Underlying file changed by an external force

Hello,

since some time we can find the following warning in certain time intervals in logs of elastic in our environments. Usually this has no effect, but sometimes not all shards are assigned and you have to do a retry here.

[2022-11-24T00:04:38,264][WARN ][o.e.i.e.Engine           ] [server-md] [logs-2022-11-23][0]failed engine [lucene commit failed]
org.apache.lucene.store.AlreadyClosedException: Underlying file changed by an external force at 2022-11-22T23:00:13Z, (lock=NativeFSLock(path=/path/elastic/var/data/storage/md/nodes/0/indices/Zz9LjRRcRhqSBFv7Cc2k2Q/0/index/write.lock,impl=sun.nio.ch.FileLockImpl[0:9223372036854775807 exclusive valid],creationTime=2022-11-22T23:00:13.384888Z))

At first we thought that another process is touching the indexes of Elastic. We checked with auditctl if there are other users accessing the indexes. However, this is not the case.
Afterwards we noticed that the timestamp (atime and mtime) is always exactly 0 milliseconds.

stat  /path/elastic/var/data/storage/md/nodes/0/indices/…/0/index/write.lock
  File: '/path/elastic/var/data/storage/md/nodes/0/indices/…/0/index/write.lock'
  Size: 0              Blocks: 0          IO Block: 4096   regular empty File
Device: fe05h/65029d     Inode: 71303504    Verknüpfungen: 1
Access: (0644/-rw-r--r--)  Uid: ( 1216/    elastic)   Gid: ( 1216/    elastic)
Access: 2022-11-30 00:00:09.000000000 +0100
Modify: 2022-11-30 00:00:09.000000000 +0100
Change: 2022-11-30 22:01:07.559373558 +0100
 Birth     : -

In a single case this would also be strange, but this occurs with 3202 files.

ls -aRl --time-style=full-iso | grep -c 00000
3202

However, if you run a touch command on the system they will be set correctly.

stat touch_file
  File: 'touch_file' 
  Größe: 0              Blöcke: 0          EA Block: 4096   regular empty File
Device: fe04h/65028d     Inode: 1460        Verknüpfungen: 1
Access: (0644/-rw-r--r--)  Uid: ( 8057/   user)   Gid: (  100/   users)
Access: 2022-12-01 08:07:31.168801039 +0100
Modify: 2022-12-01 08:07:31.168801039 +0100
Change: 2022-12-01 08:07:31.168801039 +0100
 Birth    : -

So the question is what is the cause of the missing nanoseconds. However, this is most likely the cause of the error, since the comparison cannot be performed correctly. The comparison must fail, because the creationTime is in the future, because the milliseconds are present here, but not with the file.

creationTime=2022-11-29T23:00:09.595968Z > Underlying file changed by an external force at  2022-11-29T23:00:09Z

We are using in SLES12-SP5/20220823 and as file system XFS and the following Elastic version:

   "version": {
        "number": "7.10.2",
         .....
        "lucene_version": "8.7.0",
        "minimum_wire_compatibility_version": "6.8.0",
        "minimum_index_compatibility_version": "6.0.0-beta1"
}

The directory is mounted with the following parameters

/dev/mapper/vg00-path on /path type xfs (rw,noatime,attr2,inode64,noquota)

Do you have any ideas what could be responsible for the error?

Thanks in advance!

We've seen this a bunch of times before and it's always some other process manipulating the file metadata and truncating the time to the nearest second (and maybe modifying the file in other ways too, that's why Elasticsearch shuts the shard down).

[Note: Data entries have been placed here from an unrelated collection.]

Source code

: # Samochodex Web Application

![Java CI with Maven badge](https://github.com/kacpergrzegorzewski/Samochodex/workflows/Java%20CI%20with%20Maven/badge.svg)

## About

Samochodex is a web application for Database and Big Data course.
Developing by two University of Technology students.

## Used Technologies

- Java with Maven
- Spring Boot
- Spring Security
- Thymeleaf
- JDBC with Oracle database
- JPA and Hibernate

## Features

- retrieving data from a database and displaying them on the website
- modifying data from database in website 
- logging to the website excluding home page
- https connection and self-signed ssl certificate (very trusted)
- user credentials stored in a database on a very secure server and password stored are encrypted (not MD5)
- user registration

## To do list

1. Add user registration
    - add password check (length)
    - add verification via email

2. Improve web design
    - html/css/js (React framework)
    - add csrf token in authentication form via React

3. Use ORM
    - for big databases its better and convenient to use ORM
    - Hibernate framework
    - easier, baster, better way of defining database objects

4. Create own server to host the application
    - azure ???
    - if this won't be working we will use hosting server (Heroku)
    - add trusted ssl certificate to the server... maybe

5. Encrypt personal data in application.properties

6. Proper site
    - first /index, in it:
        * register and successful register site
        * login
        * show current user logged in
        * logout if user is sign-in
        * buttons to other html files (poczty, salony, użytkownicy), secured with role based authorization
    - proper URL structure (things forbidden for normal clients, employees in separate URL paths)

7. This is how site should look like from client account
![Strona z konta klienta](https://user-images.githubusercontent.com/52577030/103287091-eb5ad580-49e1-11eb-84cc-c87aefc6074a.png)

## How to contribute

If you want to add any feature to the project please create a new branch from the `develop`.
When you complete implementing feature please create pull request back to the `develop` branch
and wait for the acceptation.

If you watch the write.lock files over time you will see that they start out with some fractional part to their time stamps and then at some point it becomes all zeroes. It's not Elasticsearch doing that, but you'll need to work with your sysadmin folks to track down the actual culprit.

1 Like

Thanks for the answer.

What were the typical processes that manipulated the files in the other cases?

It varies quite widely and could be anything, but often it's something like a backup tool or a security scanner. There is no point in backing up the data paths nor is there any point in scanning it for security purposes. See these docs for more info:

WARNING: Don’t modify anything within the data directory or run processes that might interfere with its contents. If something other than Elasticsearch modifies the contents of the data directory, then Elasticsearch may fail, reporting corruption or other data inconsistencies, or may appear to work correctly having silently lost some of your data. Don’t attempt to take filesystem backups of the data directory; there is no supported way to restore such a backup. Instead, use Snapshot and restore to take backups safely. Don’t run virus scanners on the data directory. A virus scanner can prevent Elasticsearch from working correctly and may modify the contents of the data directory. The data directory contains no executables so a virus scan will only find false positives.

1 Like

This topic was automatically closed 28 days after the last reply. New replies are no longer allowed.